>>
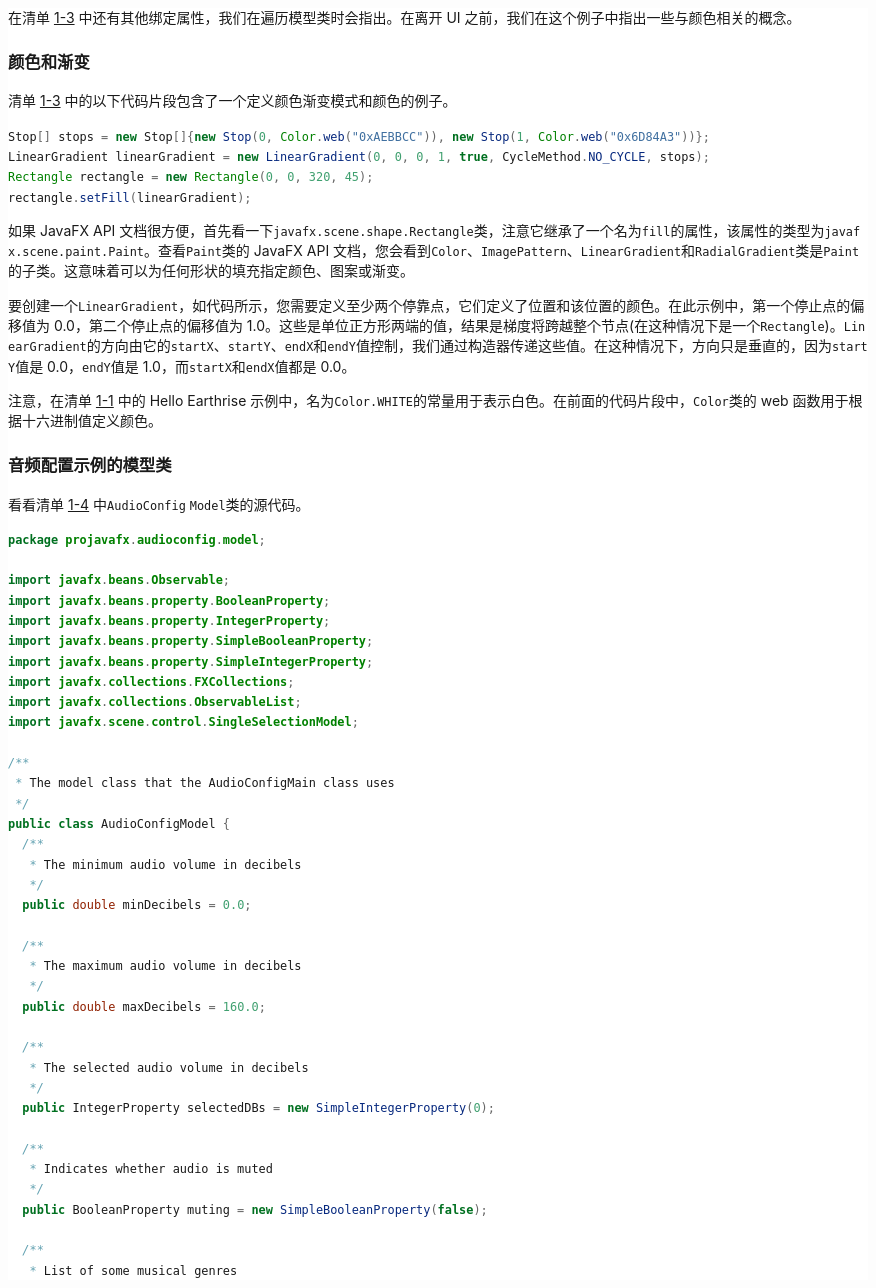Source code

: 在清单 [1-3](#Par182) 中还有其他绑定属性，我们在遍历模型类时会指出。在离开 UI 之前，我们在这个例子中指出一些与颜色相关的概念。

### 颜色和渐变

清单 [1-3](#Par182) 中的以下代码片段包含了一个定义颜色渐变模式和颜色的例子。

```java
Stop[] stops = new Stop[]{new Stop(0, Color.web("0xAEBBCC")), new Stop(1, Color.web("0x6D84A3"))};
LinearGradient linearGradient = new LinearGradient(0, 0, 0, 1, true, CycleMethod.NO_CYCLE, stops);
Rectangle rectangle = new Rectangle(0, 0, 320, 45);
rectangle.setFill(linearGradient);

```

如果 JavaFX API 文档很方便，首先看一下`javafx.scene.shape.Rectangle`类，注意它继承了一个名为`fill`的属性，该属性的类型为`javafx.scene.paint.Paint`。查看`Paint`类的 JavaFX API 文档，您会看到`Color`、`ImagePattern`、`LinearGradient`和`RadialGradient`类是`Paint`的子类。这意味着可以为任何形状的填充指定颜色、图案或渐变。

要创建一个`LinearGradient`，如代码所示，您需要定义至少两个停靠点，它们定义了位置和该位置的颜色。在此示例中，第一个停止点的偏移值为 0.0，第二个停止点的偏移值为 1.0。这些是单位正方形两端的值，结果是梯度将跨越整个节点(在这种情况下是一个`Rectangle`)。`LinearGradient`的方向由它的`startX`、`startY`、`endX`和`endY`值控制，我们通过构造器传递这些值。在这种情况下，方向只是垂直的，因为`startY`值是 0.0，`endY`值是 1.0，而`startX`和`endX`值都是 0.0。

注意，在清单 [1-1](#Par92) 中的 Hello Earthrise 示例中，名为`Color.WHITE`的常量用于表示白色。在前面的代码片段中，`Color`类的 web 函数用于根据十六进制值定义颜色。

### 音频配置示例的模型类

看看清单 [1-4](#Par198) 中`AudioConfig` `Model`类的源代码。

```java
package projavafx.audioconfig.model;

import javafx.beans.Observable;
import javafx.beans.property.BooleanProperty;
import javafx.beans.property.IntegerProperty;
import javafx.beans.property.SimpleBooleanProperty;
import javafx.beans.property.SimpleIntegerProperty;
import javafx.collections.FXCollections;
import javafx.collections.ObservableList;
import javafx.scene.control.SingleSelectionModel;

/**
 * The model class that the AudioConfigMain class uses
 */
public class AudioConfigModel {
  /**
   * The minimum audio volume in decibels
   */
  public double minDecibels = 0.0;

  /**
   * The maximum audio volume in decibels
   */
  public double maxDecibels = 160.0;

  /**
   * The selected audio volume in decibels
   */
  public IntegerProperty selectedDBs = new SimpleIntegerProperty(0);

  /**
   * Indicates whether audio is muted
   */
  public BooleanProperty muting = new SimpleBooleanProperty(false);

  /**
   * List of some musical genres
```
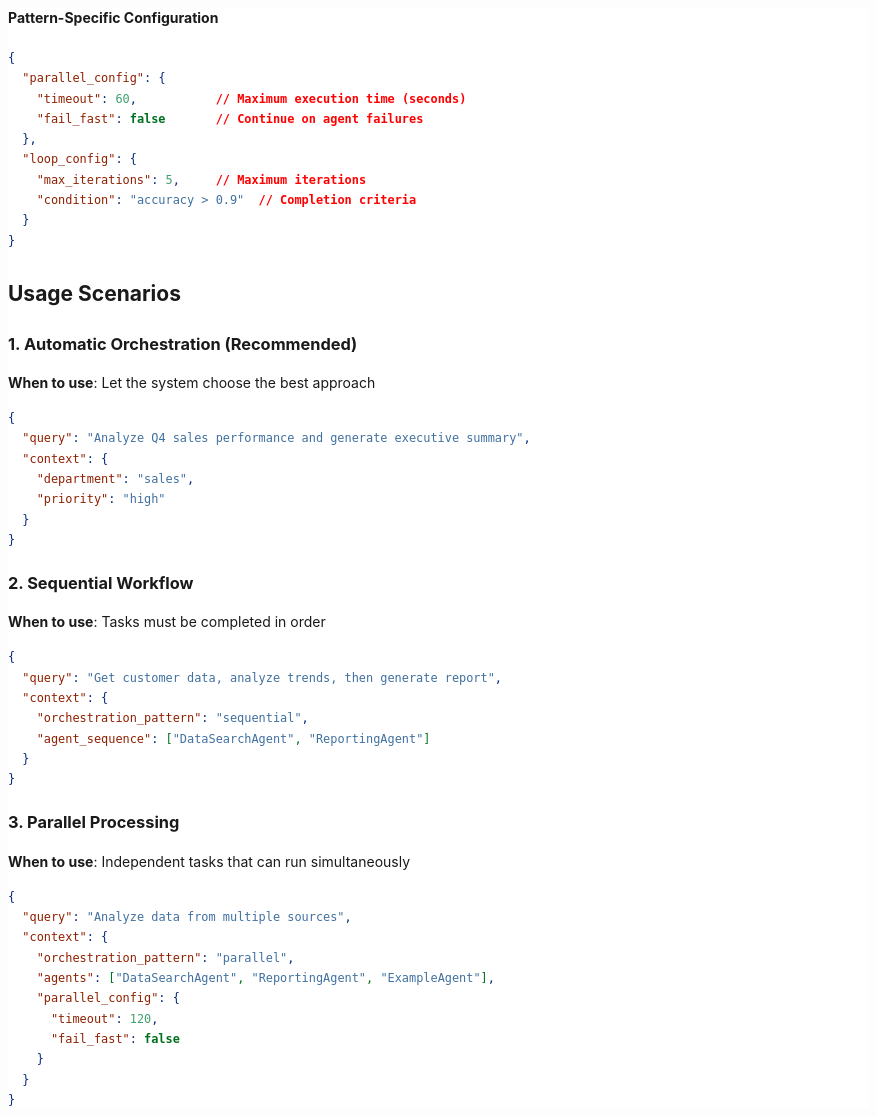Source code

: #### Pattern-Specific Configuration
```json
{
  "parallel_config": {
    "timeout": 60,           // Maximum execution time (seconds)
    "fail_fast": false       // Continue on agent failures
  },
  "loop_config": {
    "max_iterations": 5,     // Maximum iterations
    "condition": "accuracy > 0.9"  // Completion criteria
  }
}
```

## Usage Scenarios

### 1. Automatic Orchestration (Recommended)
**When to use**: Let the system choose the best approach
```json
{
  "query": "Analyze Q4 sales performance and generate executive summary",
  "context": {
    "department": "sales",
    "priority": "high"
  }
}
```

### 2. Sequential Workflow
**When to use**: Tasks must be completed in order
```json
{
  "query": "Get customer data, analyze trends, then generate report",
  "context": {
    "orchestration_pattern": "sequential",
    "agent_sequence": ["DataSearchAgent", "ReportingAgent"]
  }
}
```

### 3. Parallel Processing
**When to use**: Independent tasks that can run simultaneously
```json
{
  "query": "Analyze data from multiple sources",
  "context": {
    "orchestration_pattern": "parallel",
    "agents": ["DataSearchAgent", "ReportingAgent", "ExampleAgent"],
    "parallel_config": {
      "timeout": 120,
      "fail_fast": false
    }
  }
}
```
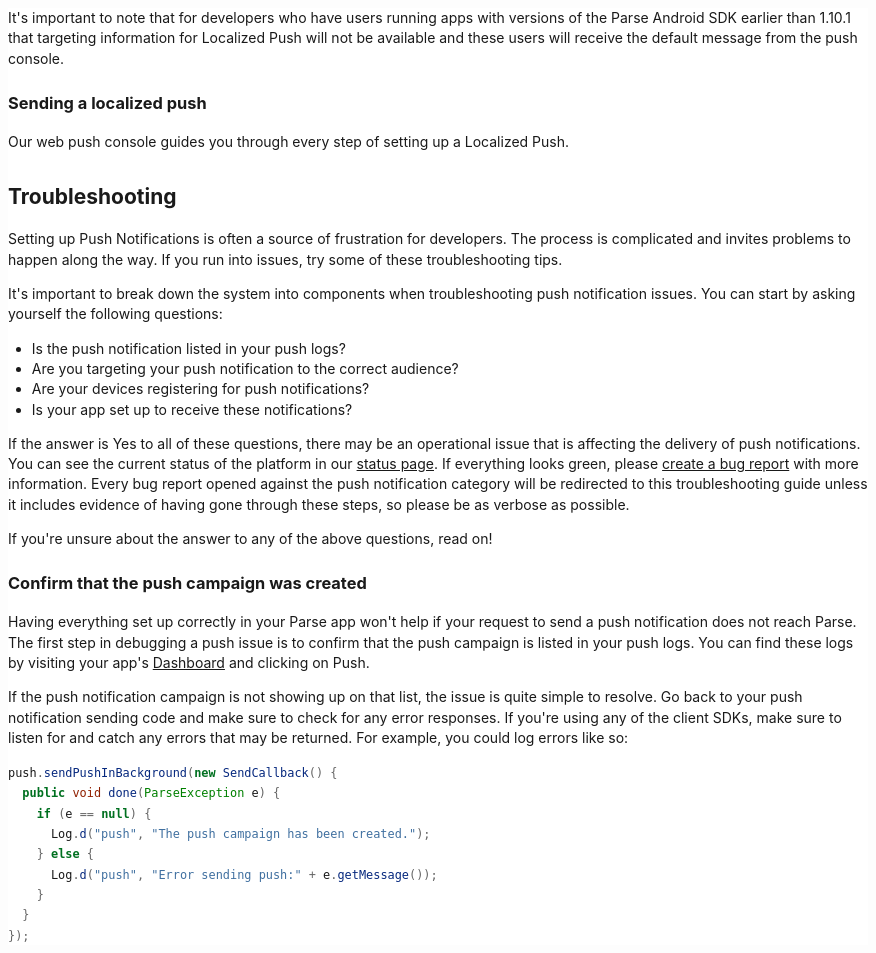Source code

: It's important to note that for developers who have users running apps with versions of the Parse Android SDK earlier than 1.10.1 that targeting information for Localized Push will not be available and these users will receive the default message from the push console.

### Sending a localized push

Our web push console guides you through every step of setting up a Localized Push.

## Troubleshooting

Setting up Push Notifications is often a source of frustration for developers. The process is complicated and invites problems to happen along the way. If you run into issues, try some of these troubleshooting tips.

It's important to break down the system into components when troubleshooting push notification issues. You can start by asking yourself the following questions:

* Is the push notification listed in your push logs?
* Are you targeting your push notification to the correct audience?
* Are your devices registering for push notifications?
* Is your app set up to receive these notifications?

If the answer is Yes to all of these questions, there may be an operational issue that is affecting the delivery of push notifications. You can see the current status of the platform in our [status page](https://status.parse.com). If everything looks green, please [create a bug report](/help#report) with more information. Every bug report opened against the push notification category will be redirected to this troubleshooting guide unless it includes evidence of having gone through these steps, so please be as verbose as possible.

If you're unsure about the answer to any of the above questions, read on!

### Confirm that the push campaign was created

Having everything set up correctly in your Parse app won't help if your request to send a push notification does not reach Parse. The first step in debugging a push issue is to confirm that the push campaign is listed in your push logs. You can find these logs by visiting your app's [Dashboard](/apps) and clicking on Push.

If the push notification campaign is not showing up on that list, the issue is quite simple to resolve. Go back to your push notification sending code and make sure to check for any error responses. If you're using any of the client SDKs, make sure to listen for and catch any errors that may be returned. For example, you could log errors like so:

```java
push.sendPushInBackground(new SendCallback() {
  public void done(ParseException e) {
    if (e == null) {
      Log.d("push", "The push campaign has been created.");
    } else {
      Log.d("push", "Error sending push:" + e.getMessage());
    }
  }
});
```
<<
- Activity -
Please report all lines in the entries where "some" appears.

- Answer to this problem -
   * List of some musical genres
Setting up Push Notifications is often a source of frustration for developers. The process is complicated and invites problems to happen along the way. If you run into issues, try some of these troubleshooting tips.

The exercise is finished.